Material for this exercise ::
<<<<
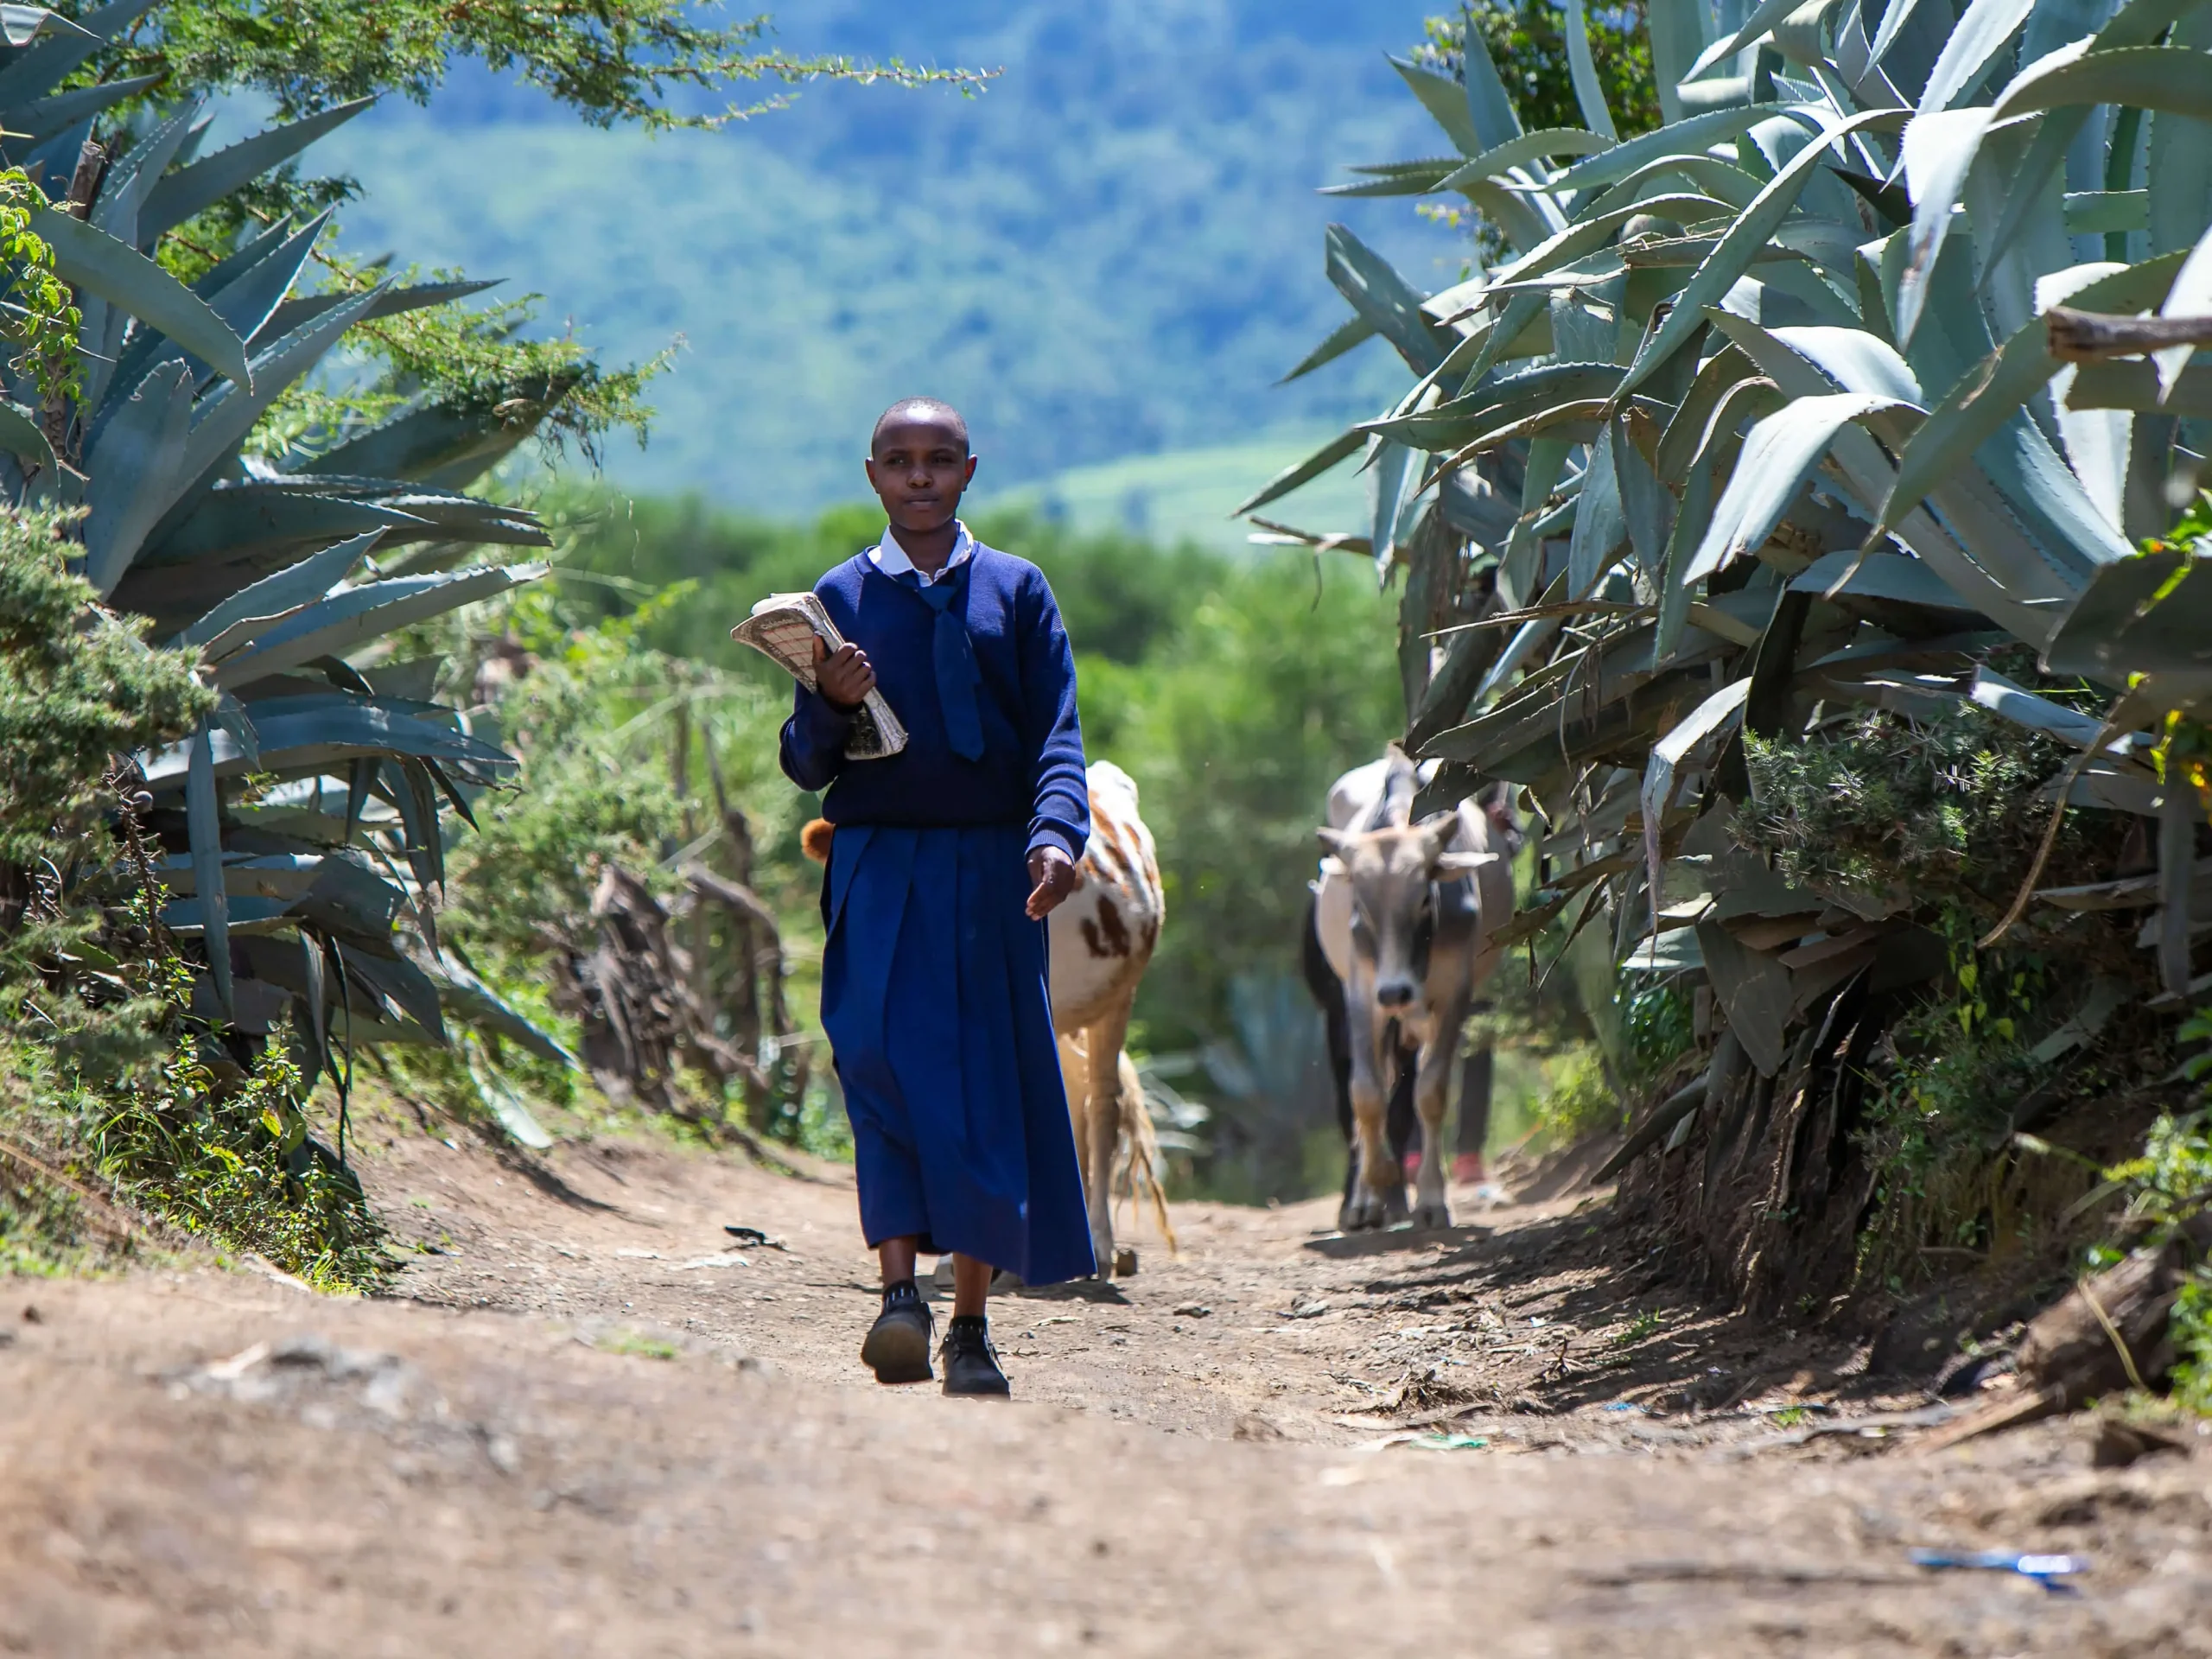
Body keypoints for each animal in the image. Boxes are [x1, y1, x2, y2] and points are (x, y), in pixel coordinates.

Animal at [1309, 752, 1522, 1238]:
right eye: (1360, 906)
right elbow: (1366, 1094)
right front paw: (1373, 1188)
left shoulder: (1454, 995)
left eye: (1425, 898)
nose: (1395, 990)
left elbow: (1431, 1092)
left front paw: (1430, 1202)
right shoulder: (1360, 995)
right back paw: (1369, 1200)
>>>>
What the task asks :: Print exactly the lines from the one containing "left elbow: (1431, 1092)" through the last line of the records above, both included.

Problem solution ::
left elbow: (1431, 1092)
left front paw: (1430, 1202)
right shoulder: (1360, 995)
right back paw: (1369, 1200)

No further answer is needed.